* What the task requires *
Could you copy out the Louisiana records text from "What Is An Arrest" to "And Inmate Records?", putting "justice of the peace" in place of "magistrate"?

* Document segment *
What Is An Arrest Warrant?
A Louisiana arrest warrant is an official document that gives a police officer the authority to arrest or detain the person or people named in the warrant. Warrants are signed by a judge or magistrate. To obtain a warrant, police officers will need to make a valid persuasive argument backed by objective evidence justifying the need for a warrant (show probable cause). Publicly available arrest warrants are available on the arresting agency’s website. Interested persons need only provide the subject’s name to perform an active warrant search on these websites.
In the state of Louisiana, warrantless arrests can be made in specific instances, such as when a police officer witnesses a crime or if a police officer has credible reason to believe an individual committed a crime.
What Are Jail And Inmate Records?
Jail and inmate records are official documents of information about a person’s current and sometimes past inmate status. A person who is in jail or considered an inmate is someone deprived of his/her civil liberties while on trial for a crime or a person serving a sentence after being convicted.
The Louisiana Department of Public Safety and Corrections maintains a 24-hour inmate search system that is accessible to the public. Interested persons may call the offender locator phone system on (225) 383-4580.
What Is The Louisiana Sex Offender Registry?
The Louisiana sex offender registry is a database of persons convicted of sex crimes in Louisiana. The Louisiana State Police maintains this state registry and makes it accessible to interested members of the public. Concerned persons can look up the registered sex offender information based on the offender’s name, alias, location, phone number, and internet address. A typical search will display the offender’s full name, photograph, physical description, and compliance status. If the offender is not in jail, the registry will list the offender’s known address and vehicle information.
Louisiana state laws require every sex offender to register with the local law enforcement after release from custody. Furthermore, the offender must notify law enforcement of every intention to change physical address within or outside Louisiana. Depending on the sex offender’s tier, the local law enforcement may send a mass broadcast to the community residents. In the same way, the offender must notify prospective employers and neighbors of their offender status throughout the period of registration. Generally, the period of registration depends on the sex offender tier. The following types of individuals must register as sex offenders:
- Any adult residing in the state who has pled guilty to or has been convicted of a sex offense.
- Any adult whose adjudication has been deferred or withheld for the perpetration or attempted perpetration, or any conspiracy to commit a sex offense.

* Listing *
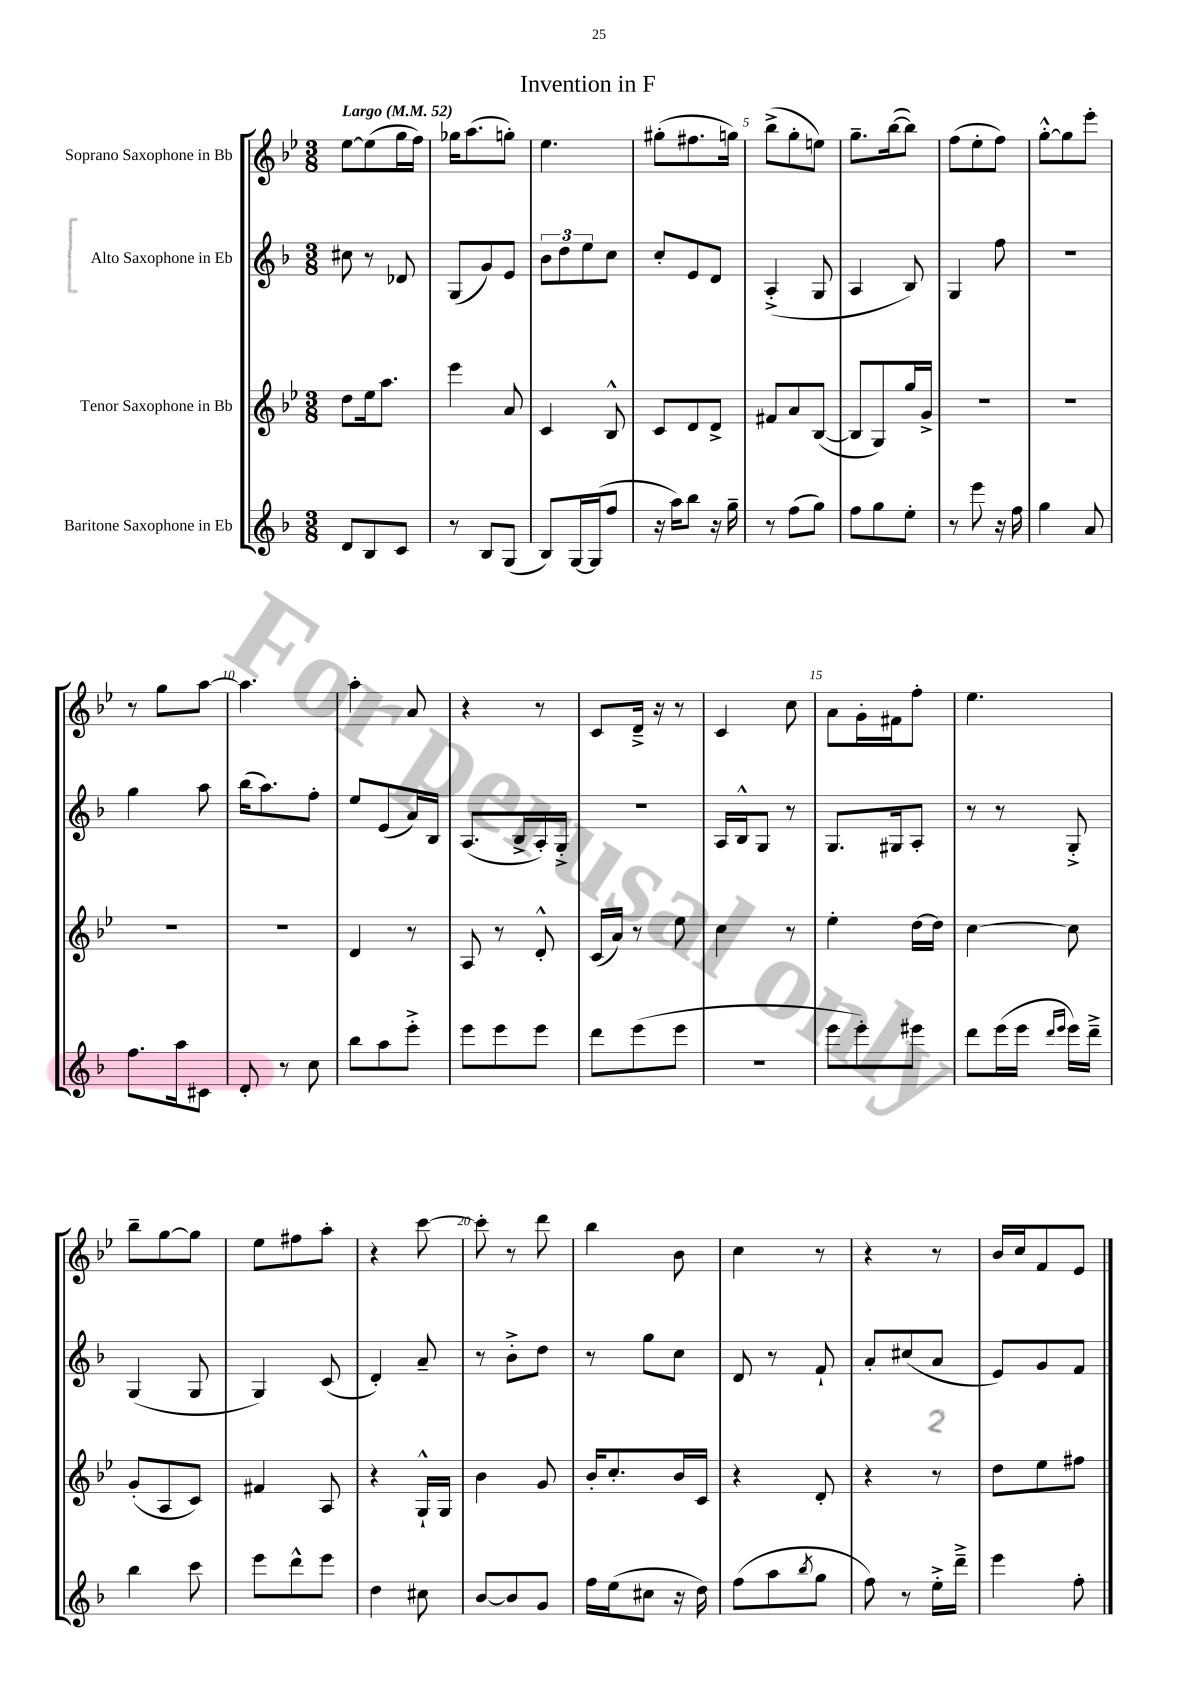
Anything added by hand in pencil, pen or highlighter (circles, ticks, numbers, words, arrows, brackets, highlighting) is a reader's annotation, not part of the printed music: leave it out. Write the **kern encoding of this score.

**kern	**kern	**kern	**kern
*staff4	*staff3	*staff2	*staff1
*clefG2	*clefG2	*clefG2	*clefG2
*k[b-]	*k[b-e-]	*k[b-]	*k[b-e-]
*M3/8	*M3/8	*M3/8	*M3/8
*MM52	*MM52	*MM52	*MM52
8d/L	8dd\L	8cc#\	[8ee-\L
8B-/	16ee-\k	8r	(8ee-\]
.	8.aa\J	.	.
8c/J	.	8d-/	16gg\L
.	.	.	16ff\JJ)
=	=	=	=
8r	4eee-\	(8G/L	16gg-\LK
.	.	.	(8.aa\
8B-/L	.	8g/)	.
(8G/J	8a/	8e/J	8gg'\J)
=	=	=	=
8B-/L)	4c/	12b-\L	4.ee-\
.	.	12dd\	.
[16G/L	.	.	.
.	.	12ee\	.
(16G/]J	.	.	.
8ff/J	8B-^^/	8cc\J	.
=	=	=	=
16r	8c/L	8cc'/L	(8gg#'\L
16aa\LK)	.	.	.
8bb-\J	8d/	8e/	8.ff#\
16r	8d^/J	8d/J	.
16gg~\	.	.	16gg\Jk)
=	=	=	=
8r	8f#/L	(4A'^/	(8bb-^\L
(8ff\L	8a/	.	8gg'\
8gg\J)	([8B-/J	8G/	8ee\J)
=	=	=	=
8ff\L	8B-/]L	4A/	8.gg~\L
8gg\	8G/)	.	.
.	.	.	([16bb-\k
8ee'\J	16gg/L	8B-/)	8bb-\]J)
.	16g^/JJ	.	.
=	=	=	=
8r	4.r	4G/	(8ff\L
8eee\	.	.	8ee-'\
16r	.	8ff\	8ff\J)
16ff\	.	.	.
=	=	=	=
4gg\	4.r	4.r	[8gg'^^\L
.	.	.	8gg\]
8a/	.	.	8eee-'\J
=	=	=	=
8.ff\L	4.r	4gg\	8r
.	.	.	8gg\L
16aa\k	.	.	.
8c#\J	.	8aa\	[8aa\J
=	=	=	=
8d'/	4.r	(16bb-\LK	4.aa\]
.	.	8.aa\)	.
8r	.	.	.
8cc\	.	8ff'\J	.
=	=	=	=
8bb-\L	4d/	8ee/L	4aa'\
8aa\	.	(8e/	.
8eee'^\J	8r	16a/L)	8a/
.	.	16B-/JJ	.
=	=	=	=
8eee\L	8A/	(8.A/L	4r
8eee\	8r	.	.
.	.	16B-^/L	.
8eee\J	8d'^^/	16A'/)	8r
.	.	16G'^/JJ	.
=	=	=	=
8ddd\L	(16c/LL	4.r	8c/L
.	16a/JJ)	.	.
(8eee\	8r	.	16d~^/Jk
.	.	.	16r
8eee\J	8ee-\	.	8r
=	=	=	=
4.r	4cc\	16A/LL	4c/
.	.	16B-^^/J	.
.	.	8G/J	.
.	8r	8r	8cc\
=	=	=	=
8eee\L	4ee-'\	8.G/L	8a\L
8eee'\)	.	.	16g'\L
.	.	16G#/k	16f#\J
8eee#\J	[16dd\LL	8A'/J	8ff'\J
.	16dd\]JJ	.	.
=	=	=	=
8ddd\L	[4cc\	8r	4.ee-\
(16eee\L	.	8r	.
16eee\JJ	.	.	.
16qqddd/LL	.	.	.
16qqeee/JJ	.	.	.
16eee\LL)	8cc\]	8G'^/	.
16ddd~^\JJ	.	.	.
=	=	=	=
4bb-\	(8g'/L	(4G/	8bb-~\L
.	8A/	.	[8gg\
8ccc\	8c/J)	8G/	8gg\]J
=	=	=	=
8eee\L	4f#/	4G/)	8ee-\L
8ddd^^\	.	.	8ff#\
8eee\J	8A/	(8c/	8aa'\J
=	=	=	=
4dd\	4r	4d'/)	4r
8cc#\	16G`^^/LL	8a~/	[8ccc\
.	16G/JJ	.	.
=	=	=	=
[8b-/L	4b-\	8r	8ccc'\]
8b-/]	.	8b-'^\L	8r
8g/J	8g/	8dd\J	8ddd\
=	=	=	=
16ff\LL	16b-'/LK	8r	4bb-\
(16ee\J	8.cc'/	.	.
8cc#\J	.	8gg\L	.
16r	16b-/L	8cc\J	8b-\
16dd\)	16c/JJ	.	.
=	=	=	=
(8ff\L	4r	8d/	4cc\
8aa\	.	8r	.
8qbb-/	.	.	.
8gg\J	8d'/	8f`/	8r
=	=	=	=
8ff\)	4r	8a'/L	4r
8r	.	(8cc#/	.
16ee'^\LL	8r	8a/J	8r
16ddd~^\JJ	.	.	.
=	=	=	=
4eee\	8dd\L	8e/L)	16b-/LL
.	.	.	16cc/J
.	8ee-\	8g/	8f/
8ff'\	8ff#\J	8f/J	8e-/J
==	==	==	==
*-	*-	*-	*-
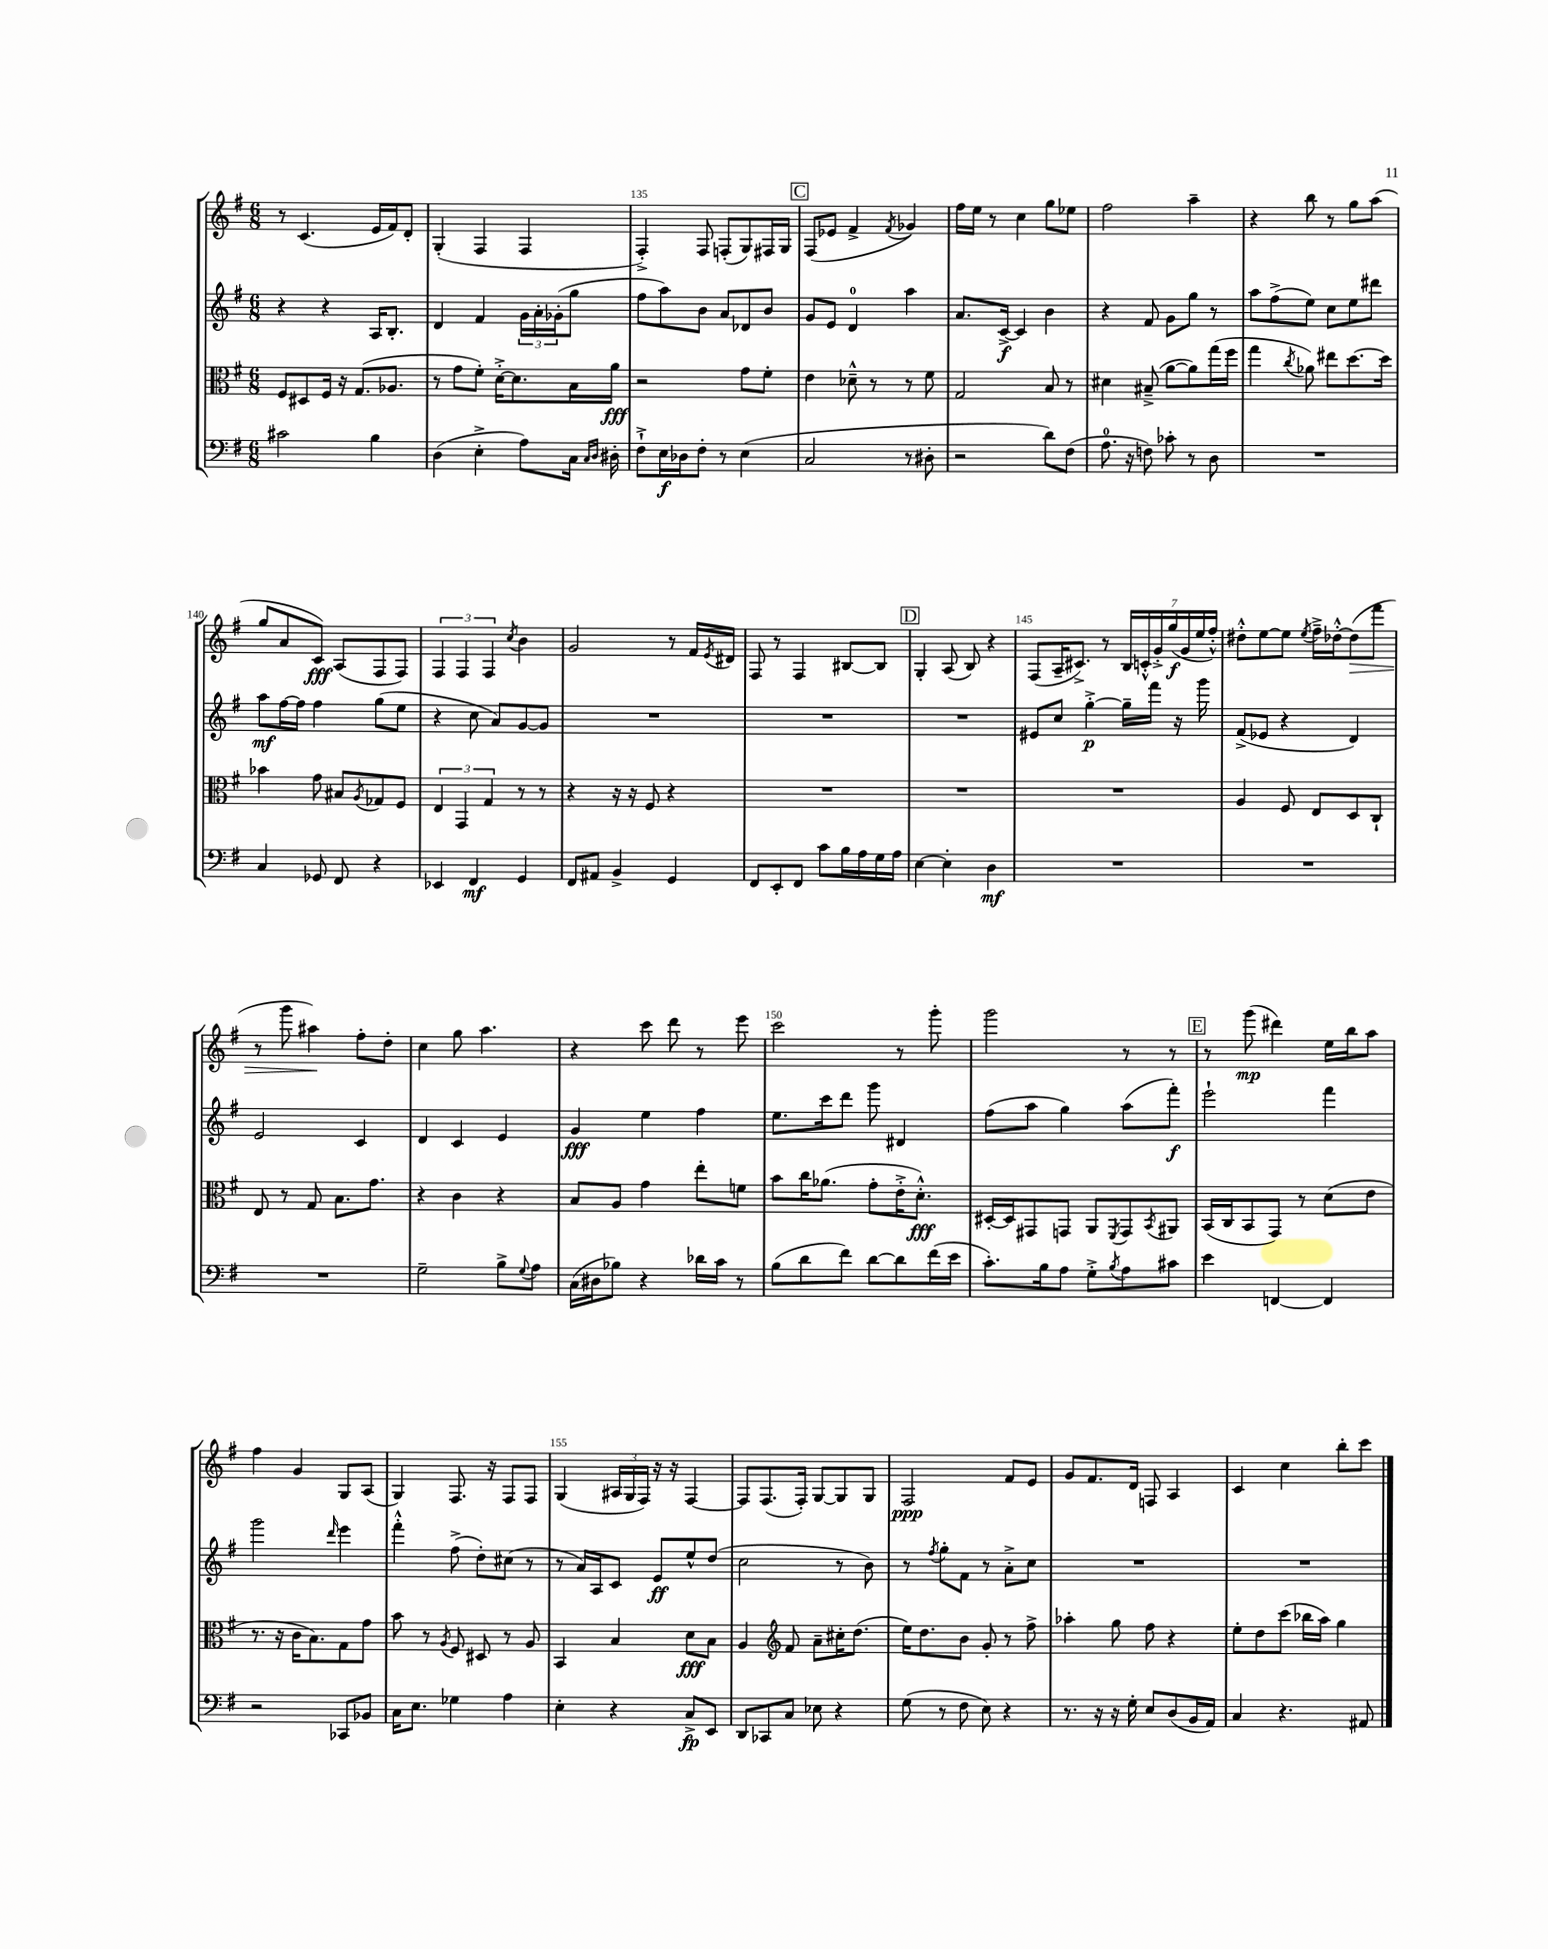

* The answer *
What Is An Arrest Warrant?
A Louisiana arrest warrant is an official document that gives a police officer the authority to arrest or detain the person or people named in the warrant. Warrants are signed by a judge or justice of the peace. To obtain a warrant, police officers will need to make a valid persuasive argument backed by objective evidence justifying the need for a warrant (show probable cause). Publicly available arrest warrants are available on the arresting agency’s website. Interested persons need only provide the subject’s name to perform an active warrant search on these websites.
In the state of Louisiana, warrantless arrests can be made in specific instances, such as when a police officer witnesses a crime or if a police officer has credible reason to believe an individual committed a crime.
What Are Jail And Inmate Records?